I would like to start by apologizing profusely for my actions. I never wanted to hurt you. I never wanted you to feel the kind of pain that dishonesty brings. I feel as though there is no way to justify my actions because they were immoral. I can’t even explain my actions. The only thing I can think of that led me to choose being with him despite knowing that you existed, is love. You probably understand this. You of all people would understand this. You would know how kind, caring and loving he can be. You would know how easy it is to fall for his wonderfully flawed character.
I would like to think that I am a good person despite this compromise of my morality. I would like to think that I have reasonable morals and compassion for others. I would like to offer my compassion to you. I may not know exactly how you felt going through this situation; how you must have felt when you found out he wasn’t honest with you. But I can offer you my support even though the very thought of me will likely make you angry.
With that I ask you to think of why you’re angry with me. I didn’t know you personally. I knew him. I knew the way he felt about me despite being with you. I know the way people talked about the slowly dissolving relationship the two of you had. I wish I had said something to you. I wish that I had had the courage to find out how to reach out to you and tell you these things.
The truth is you and I are on the same team. You and I are angry with each other because we were competing for the same man who claimed he didn’t love me but had feelings for you. The truth is, I don’t think he truly cared about us in the way we thought he did. I think he cared about the way we made him felt. I offered him an unconditional love that he was already familiar with and you offered him a new promise, a new perspective. We each were good for him. Neither of us better than the other just the same as there is no person that is better than another.
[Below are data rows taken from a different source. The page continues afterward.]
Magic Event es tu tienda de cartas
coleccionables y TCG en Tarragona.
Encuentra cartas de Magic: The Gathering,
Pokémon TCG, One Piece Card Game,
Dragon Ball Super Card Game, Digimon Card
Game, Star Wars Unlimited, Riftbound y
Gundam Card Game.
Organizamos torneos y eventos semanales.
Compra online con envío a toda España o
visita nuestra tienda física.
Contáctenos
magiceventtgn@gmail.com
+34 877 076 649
If there is anyone to blame, anyone to called the perpetrator, it is him. He decided to leave you to be with me. He decided that he would break your heart to give his heart to me. He then decided that I was not good enough. That I could no longer offer him the love he wanted. He decided to through me aside. He threw me aside and returned to you. This can be viewed as one of two ways; the first being that you are able to provide for him in a way that I could not immediately give and the second being that he needs to be validated by the love of one of us.
Despite all of this, I beg for you to explain to me what made you take him back not a couple days after he left me. He left you to be with me which left you angry and heartbroken. I understand that love makes people do crazy things. But I worry he doesn’t love you. I worry you will end up a broken version of yourself at the eventual collapse of this relationship. I worry you will be hurt in the way I was.
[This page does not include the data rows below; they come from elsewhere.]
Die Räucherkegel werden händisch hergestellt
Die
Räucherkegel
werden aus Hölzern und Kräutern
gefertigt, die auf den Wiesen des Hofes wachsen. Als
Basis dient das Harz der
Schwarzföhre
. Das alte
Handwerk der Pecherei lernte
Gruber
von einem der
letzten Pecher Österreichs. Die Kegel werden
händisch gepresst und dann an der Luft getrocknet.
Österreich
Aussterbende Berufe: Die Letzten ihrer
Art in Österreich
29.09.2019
I want you to remember that he was the one who made the decisions. That I did not in regards to the relationship you shared with him. That I tried to keep my distance and not cross any lines. It was easily one of the hardest things I had to do as I was still madly in love with him. I want you to remember that he did this to you despite everything he told you. Despite the fact that he continually told you he didn’t have feelings for me anymore.
I say this not because I want to make an enemy of him but because I feel the need to protect you. Protect you from the pain I had to go through. Protect you from the hurtful words he had said about my family and I. Protect you from a future filled with the pain from issues he has yet to deal with. You do not deserve to live that way. To live the way I once did.
I want you to know that my actions were regrettable. I want you to know that I continuously told him that I felt guilty for what I had done to you. For the position I put you in. I want you to know that while we were together, he expressed that he did not feel this way. The feelings were not reciprocated. I want you to know the truth no matter how hard it may be to hear.
Being the other girl in this situation is hard. We are not friends but we share one large common connection. We are not friends but I have the overwhelming feeling to protect you. We are not friends but I would like to be. I would like to end the cycle of girls being pitted against each other because of one man’s actions. I would like to offer you my compassion. I would like to offer you the wave of my white flag. The wave of a new era.